Literarische Spurensuche nach Benno Ohnesorg

Zu Uwe Timms Biografie "Der Freund und der Fremde"

Von Antje KrügerRSS-Newsfeed neuer Artikel von Antje Krüger

Besprochene Bücher / Literaturhinweise

Das Unbegreifliche, Unfassbare passiert: Ein Freund verstirbt, zu früh, durch eine Gewalttat. Dieses verstörende Szenario, das sich sprachlich kaum erfassen lässt, versucht Timm in seiner neuesten Erzählung in eine literarische Form zu übersetzen. Es handelt sich in "Der Freund und der Fremde" um keinen Unbekannten, sondern um Benno Ohnesorg, der nach einer studentischen Demonstration gegen den damaligen Schah von Persien am 2. Juni 1967 von einem Polizisten erschossen wurde, worauf Studenten in ganz Deutschland mit Protestmärschen reagierten. Auf Timm wirkte sich die schockierende Nachricht vom Tod des Freundes auf zweifache Weise aus: Die politische Empörung über den Skandal seines Todes resultierte bei dem jungen Autor wie bei vielen anderen Studenten seiner Generation in einer radikalen Politisierung und einem stärkeren Engagement in der Studentenbewegung. Daneben trat auch der Wunsch, über den Freund zu schreiben. Der Autor verschob das Projekt jedoch immer wieder und erst ein Brief der Witwe, der auf ungeahnte Spannungen in ihrer Freundschaft hinwies, löste eine erneute Beschäftigung mit Benno Ohnesorg aus. In "Der Freund und der Fremde" hat Timm eine späte Sprache der Erinnerung gefunden, mit der ihm nicht nur die Darstellung des fast unbekannten Lebens Ohnesorgs gelungen ist, sondern auch ein Porträt der frühen 50er und 60er Jahre der Bundesrepublik Deutschland.

"Es blieb aber der Vorsatz, die Verpflichtung, über ihn zu schreiben. Ein Erzählen, das nur gelingen konnte - und diese Einsicht musste erst wachsen -, wenn ich auch über mich erzählte. Wenn es mir gelingen würde, den Horizont der Erinnerung abzuschreiben [...], mit den Erinnerungen an Erlebtes und Gedachtes, an Gebärden und Symbole, an Imagination und Abstraktion". Gespannt folgt der Leser Timms "Erinnerungsarbeit", bei der er - wie schon in "Am Beispiel meines Bruders" - vorführt, dass die literarische Spurensuche nur über das eigene Ich erfolgen kann. In kunstvoll verknüpften Episoden, teilweise Anekdoten, schildert der Autor im nachdenklichen Ton die Geschichte ihrer Freundschaft und Erinnerungen an Benno Ohnesorg. Gleichzeitig erzählt Timm von der eigenen Kindheit und Jugend im Hamburg der 40er und 50er Jahre, seiner Ausbildung als Kürschner und der Zeit am Braunschweig Kolleg, wo er das Abitur auf dem 2. Bildungsweg nachholte und Benno Ohnesorg kennen lernte. Damit erfasst er auch das Lebensgefühl dieser Zeit, das heute beinahe vergessen ist: das komplizierte Verfahren, eine junge Frau oder ein Mädchen auf der Straße anzusprechen, ohne aufdringlich zu wirken, der elitäre Anspruch des Abiturs und Studiums, Timms Entdeckung des Cappuccino und Croissants in den 60er Jahren.

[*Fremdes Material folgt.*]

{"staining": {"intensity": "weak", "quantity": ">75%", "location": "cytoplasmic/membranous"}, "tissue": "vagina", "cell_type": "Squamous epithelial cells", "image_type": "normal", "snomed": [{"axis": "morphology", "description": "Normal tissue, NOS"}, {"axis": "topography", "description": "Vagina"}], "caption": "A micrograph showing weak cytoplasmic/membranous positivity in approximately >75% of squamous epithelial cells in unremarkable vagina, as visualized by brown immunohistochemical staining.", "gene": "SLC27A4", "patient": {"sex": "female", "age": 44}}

Berührungspunkte der Freundschaft zu Ohnesorg liegen dagegen in einem anderen Bereich; in einer intensiven Beschäftigung mit Literatur und Kunst und dem einen Wunsch: zu schreiben. Gemeinsam lesen sie die französischen Existenzialisten, arbeiten an einer literarischen Zeitschrift, experimentieren mit Sprache. "Der Freund und der Fremde" ist nicht nur die Geschichte einer Freundschaft, sondern auch eine Erzählung über die Faszination des Lesens und Schreibens, über das Eintauchen und Versunkensein in Sprache und die Suche nach dem eigenen sprachlichen Ausdruck. Kleine literarische Fundstücke und Entdeckungen sind die von Timm zitierten kurzen Essays und Gedichte Ohnesorgs, die sein schriftstellerisches Talent erahnen lassen. Nach dem erfolgreichen Bestehen des Abiturs verfolgte Timm den Schreibwunsch konsequent weiter, wohingegen Ohnesorg das Schreiben während seines Studiums der Romanistik in Berlin wieder aufgab; auch dieser Frage nach den Gründen des literarischen "Verstummens" Benno Ohnesorgs geht Timm in "Der Freund und der Fremde" nach.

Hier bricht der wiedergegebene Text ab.